» Instructions for the task:
Only the lines from the start of the entries up to and including the line with "#### Branch Servers (Per Branch)" should be written out, exactly as they stand.

++++++++

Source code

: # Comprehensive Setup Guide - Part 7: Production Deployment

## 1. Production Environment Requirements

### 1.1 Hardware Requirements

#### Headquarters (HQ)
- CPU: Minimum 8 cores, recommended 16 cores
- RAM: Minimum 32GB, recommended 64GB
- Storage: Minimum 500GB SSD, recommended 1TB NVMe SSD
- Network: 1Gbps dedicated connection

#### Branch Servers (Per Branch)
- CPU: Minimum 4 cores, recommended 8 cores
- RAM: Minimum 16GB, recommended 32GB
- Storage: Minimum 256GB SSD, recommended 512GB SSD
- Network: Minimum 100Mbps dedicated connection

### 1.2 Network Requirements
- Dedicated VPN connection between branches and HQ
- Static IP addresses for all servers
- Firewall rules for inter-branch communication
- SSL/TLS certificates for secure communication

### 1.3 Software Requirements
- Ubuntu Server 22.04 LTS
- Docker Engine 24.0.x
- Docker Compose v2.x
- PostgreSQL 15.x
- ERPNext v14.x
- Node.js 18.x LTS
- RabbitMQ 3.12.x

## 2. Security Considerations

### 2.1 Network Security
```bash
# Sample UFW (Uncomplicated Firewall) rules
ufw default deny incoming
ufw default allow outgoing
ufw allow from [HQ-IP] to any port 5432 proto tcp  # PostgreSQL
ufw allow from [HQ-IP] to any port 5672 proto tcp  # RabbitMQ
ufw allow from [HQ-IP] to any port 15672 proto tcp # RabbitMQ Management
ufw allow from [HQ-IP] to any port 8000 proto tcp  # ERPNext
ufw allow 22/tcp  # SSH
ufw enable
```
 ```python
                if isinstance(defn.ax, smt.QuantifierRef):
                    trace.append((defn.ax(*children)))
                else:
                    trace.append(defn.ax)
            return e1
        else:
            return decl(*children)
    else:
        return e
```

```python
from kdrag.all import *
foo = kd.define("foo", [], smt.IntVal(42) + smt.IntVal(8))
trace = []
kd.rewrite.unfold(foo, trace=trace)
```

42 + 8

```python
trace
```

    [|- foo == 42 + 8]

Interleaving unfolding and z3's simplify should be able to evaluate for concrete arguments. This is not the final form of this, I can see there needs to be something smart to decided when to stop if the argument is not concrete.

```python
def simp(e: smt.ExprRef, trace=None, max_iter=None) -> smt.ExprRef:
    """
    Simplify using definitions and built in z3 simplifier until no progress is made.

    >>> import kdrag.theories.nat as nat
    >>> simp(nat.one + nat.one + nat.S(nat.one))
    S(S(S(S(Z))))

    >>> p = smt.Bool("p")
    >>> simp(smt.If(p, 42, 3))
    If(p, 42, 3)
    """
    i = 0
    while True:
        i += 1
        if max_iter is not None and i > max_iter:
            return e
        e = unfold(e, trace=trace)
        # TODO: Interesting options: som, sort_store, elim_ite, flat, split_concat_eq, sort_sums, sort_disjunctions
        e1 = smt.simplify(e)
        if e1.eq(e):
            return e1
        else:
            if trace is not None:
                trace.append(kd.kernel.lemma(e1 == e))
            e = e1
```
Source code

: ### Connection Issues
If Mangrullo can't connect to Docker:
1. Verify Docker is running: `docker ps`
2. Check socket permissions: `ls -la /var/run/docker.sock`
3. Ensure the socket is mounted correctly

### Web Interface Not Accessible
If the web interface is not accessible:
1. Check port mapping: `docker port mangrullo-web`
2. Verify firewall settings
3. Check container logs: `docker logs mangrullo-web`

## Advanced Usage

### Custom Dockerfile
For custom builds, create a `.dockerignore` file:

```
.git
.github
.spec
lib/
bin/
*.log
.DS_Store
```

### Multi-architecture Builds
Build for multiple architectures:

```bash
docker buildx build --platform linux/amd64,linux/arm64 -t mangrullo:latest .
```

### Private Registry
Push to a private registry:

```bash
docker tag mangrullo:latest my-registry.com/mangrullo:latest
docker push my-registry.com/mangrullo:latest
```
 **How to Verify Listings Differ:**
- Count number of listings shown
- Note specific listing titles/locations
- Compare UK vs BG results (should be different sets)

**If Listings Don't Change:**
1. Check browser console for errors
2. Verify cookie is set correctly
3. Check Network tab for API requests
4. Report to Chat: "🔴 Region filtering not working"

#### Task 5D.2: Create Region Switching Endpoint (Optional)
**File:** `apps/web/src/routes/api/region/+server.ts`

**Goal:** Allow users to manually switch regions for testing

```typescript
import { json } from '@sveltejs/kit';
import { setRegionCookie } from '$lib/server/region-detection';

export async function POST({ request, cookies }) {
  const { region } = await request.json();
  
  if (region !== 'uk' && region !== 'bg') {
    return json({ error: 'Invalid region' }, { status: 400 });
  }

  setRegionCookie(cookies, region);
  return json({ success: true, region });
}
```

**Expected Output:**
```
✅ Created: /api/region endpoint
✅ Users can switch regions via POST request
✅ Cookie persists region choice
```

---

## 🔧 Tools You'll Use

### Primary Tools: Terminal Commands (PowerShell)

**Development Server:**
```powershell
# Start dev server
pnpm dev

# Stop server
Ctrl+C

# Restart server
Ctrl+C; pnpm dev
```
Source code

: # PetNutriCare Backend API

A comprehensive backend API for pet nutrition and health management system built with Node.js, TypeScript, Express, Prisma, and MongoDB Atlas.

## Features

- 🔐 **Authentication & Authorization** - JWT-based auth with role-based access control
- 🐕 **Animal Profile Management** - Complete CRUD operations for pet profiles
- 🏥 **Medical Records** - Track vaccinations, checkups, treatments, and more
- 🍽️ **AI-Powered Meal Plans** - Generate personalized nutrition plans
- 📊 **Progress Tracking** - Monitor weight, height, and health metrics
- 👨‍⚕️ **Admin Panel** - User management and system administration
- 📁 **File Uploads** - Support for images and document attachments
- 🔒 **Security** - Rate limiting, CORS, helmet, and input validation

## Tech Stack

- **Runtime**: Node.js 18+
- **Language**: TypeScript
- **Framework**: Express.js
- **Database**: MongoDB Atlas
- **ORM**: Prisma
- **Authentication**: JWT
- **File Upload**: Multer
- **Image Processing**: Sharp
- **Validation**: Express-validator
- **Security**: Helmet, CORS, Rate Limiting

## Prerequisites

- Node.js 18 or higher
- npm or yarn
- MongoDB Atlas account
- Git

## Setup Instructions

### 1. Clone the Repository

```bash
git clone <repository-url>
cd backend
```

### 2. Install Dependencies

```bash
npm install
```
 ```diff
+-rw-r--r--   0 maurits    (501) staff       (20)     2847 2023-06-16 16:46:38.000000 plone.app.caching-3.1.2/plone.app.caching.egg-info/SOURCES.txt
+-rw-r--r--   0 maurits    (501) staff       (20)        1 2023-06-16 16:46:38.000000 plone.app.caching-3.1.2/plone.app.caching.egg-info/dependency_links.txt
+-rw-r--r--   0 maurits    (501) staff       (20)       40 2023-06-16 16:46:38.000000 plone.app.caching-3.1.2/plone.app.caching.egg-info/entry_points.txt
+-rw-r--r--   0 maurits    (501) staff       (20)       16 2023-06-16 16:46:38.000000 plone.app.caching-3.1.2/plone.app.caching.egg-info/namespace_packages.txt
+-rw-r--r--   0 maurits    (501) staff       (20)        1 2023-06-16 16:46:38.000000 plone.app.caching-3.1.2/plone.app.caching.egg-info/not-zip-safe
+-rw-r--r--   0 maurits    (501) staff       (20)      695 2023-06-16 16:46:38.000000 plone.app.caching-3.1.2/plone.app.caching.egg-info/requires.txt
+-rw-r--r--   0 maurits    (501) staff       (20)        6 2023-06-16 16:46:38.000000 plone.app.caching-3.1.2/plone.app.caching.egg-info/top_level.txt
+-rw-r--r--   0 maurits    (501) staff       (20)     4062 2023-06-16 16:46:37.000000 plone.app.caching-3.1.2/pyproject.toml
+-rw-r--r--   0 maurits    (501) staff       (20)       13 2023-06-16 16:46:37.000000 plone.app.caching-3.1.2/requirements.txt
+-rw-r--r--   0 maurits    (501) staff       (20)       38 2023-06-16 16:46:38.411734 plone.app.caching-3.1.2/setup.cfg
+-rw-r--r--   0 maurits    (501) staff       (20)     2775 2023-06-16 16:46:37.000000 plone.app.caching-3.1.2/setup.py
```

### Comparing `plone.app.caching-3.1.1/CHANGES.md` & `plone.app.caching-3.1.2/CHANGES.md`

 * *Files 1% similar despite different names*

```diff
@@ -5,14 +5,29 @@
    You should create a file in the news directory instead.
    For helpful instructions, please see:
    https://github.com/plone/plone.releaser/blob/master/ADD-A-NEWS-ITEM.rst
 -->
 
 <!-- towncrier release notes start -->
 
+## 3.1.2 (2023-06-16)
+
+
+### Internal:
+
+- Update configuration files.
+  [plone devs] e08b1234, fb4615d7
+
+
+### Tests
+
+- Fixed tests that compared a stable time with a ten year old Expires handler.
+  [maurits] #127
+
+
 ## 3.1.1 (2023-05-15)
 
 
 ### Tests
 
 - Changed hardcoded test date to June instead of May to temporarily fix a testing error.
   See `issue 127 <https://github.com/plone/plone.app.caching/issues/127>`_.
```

++++++++

» Task response:
Source code

: # Comprehensive Setup Guide - Part 7: Production Deployment

## 1. Production Environment Requirements

### 1.1 Hardware Requirements

#### Headquarters (HQ)
- CPU: Minimum 8 cores, recommended 16 cores
- RAM: Minimum 32GB, recommended 64GB
- Storage: Minimum 500GB SSD, recommended 1TB NVMe SSD
- Network: 1Gbps dedicated connection

#### Branch Servers (Per Branch)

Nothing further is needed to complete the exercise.